Sambit Bal, Cricinfo’s editor, did not mince words when he condemned the Napier Test match’s pitch:
As I had said in the earlier discussion, this was a disappointing pitch. In fact, I would say it’s a terrible pitch. It has had nothing for the bowlers. Apart from Zaheer Khan’s first two wickets in the first hour, almost all the wickets in the Test have fallen because of mistakes made by batsmen. It had nothing for the quick bowlers on the first day, and nothing for the spinners on the last. That’s simply not good enough. It was poor batting by the Indians in the first innings that made this Test kind of interesting. Otherwise you could have played for ten days on this pitch and not a get result.

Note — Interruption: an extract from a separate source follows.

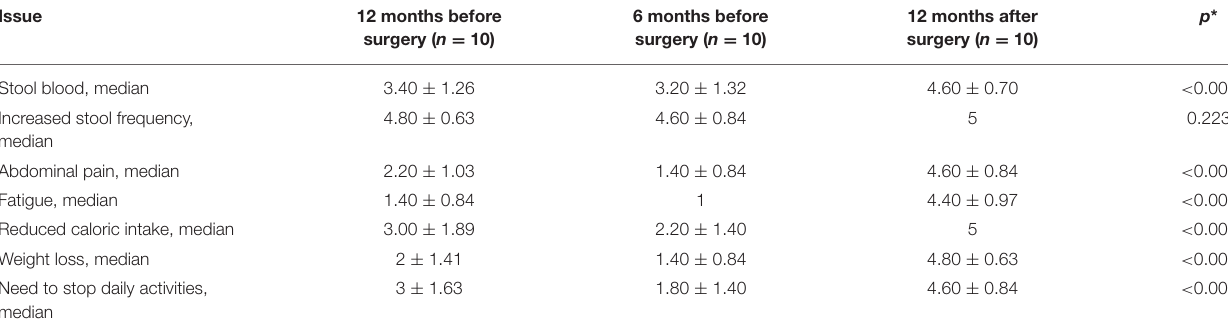
TABLE 2 | Systemic and IBD symptoms score preoperatively and 6 and 12 months after surgery. Issue 12 months before surgery ( n = 10)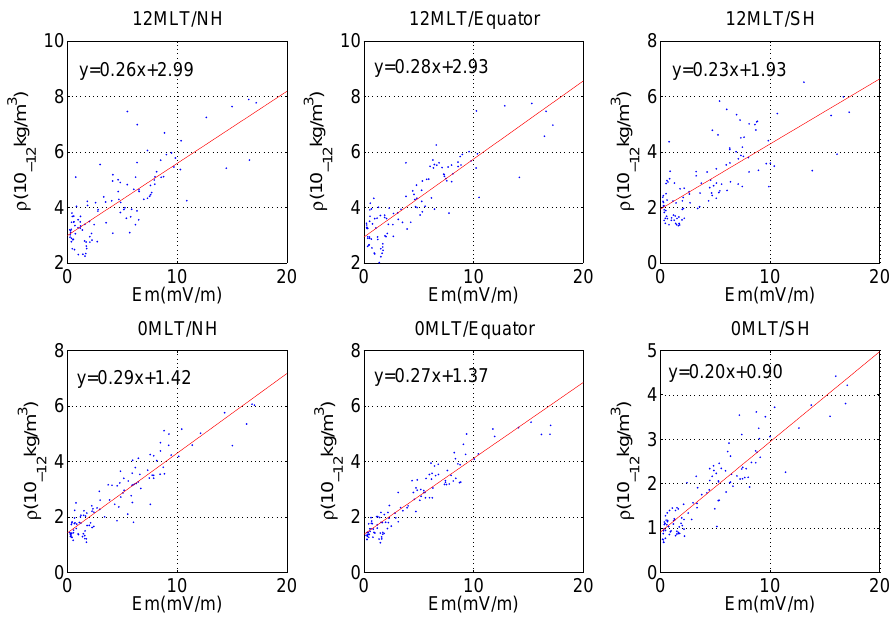
Fig. 5. The scatter plots of density versus E m for the 6 latitude bins for the storm 22–28 July 2004. The top panels are for the day-side (12:00MLT) and the bottom panels for the night-side (00:00MLT). From left to right, the three columns are for the northern mid latitude, low latitude and southern mid latitude, respectively. A linear fitting is shown by the red straight line in each panel, with the fitting equation at the top left corner.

He later goes on to diagnose the trend:
Cricket administrators have an unhealthy obsession these days about making matches last five days. Television pays for cricket and TV bosses want every commercial break they can get. But if it starts in the way of producing interesting cricket, it would be self-defeating. Such cricket will only turn people away from Tests. There have been too many pitches like this in the last couple of months. It’s killing Test cricket.
I agree pitches need to be bowler-friendly, but I disagree with why we’ve seen such bad pitches of late. At least with the one-day format (and Twenty20), batting displays appear to make for better television. Whenever two teams score highly, commentators will say, as a camera pans the stadium, that the audience has enjoyed a real treat. I don’t know why they do that, because watching boundary after boundary only cheapens the act for me.
What administrators and television producers don’t understand, however, is that limited cricket is limited. The shortness saves it from the inevitable boredom that five days of endless batting would produce. In the Test format, you need an equal contest, or the length just kills the entire game. In a one-day, you can get away with it (though you really shouldn’t), since even if one side reaches a high score, the team batting second must score as quickly under even more pressure. In the Test format, as India just showed, that’s just not the case.
But I don’t think groundsmen produce such pitches only because they need five days of cricket, as Bal writes. I think they do so under the mistaken conclusion that batting pitches are what audiences what. They need to understand, however, that different audiences need different things, and while a batting-friendly pitch may make for a great ODI, it makes for a terrible time with Tests.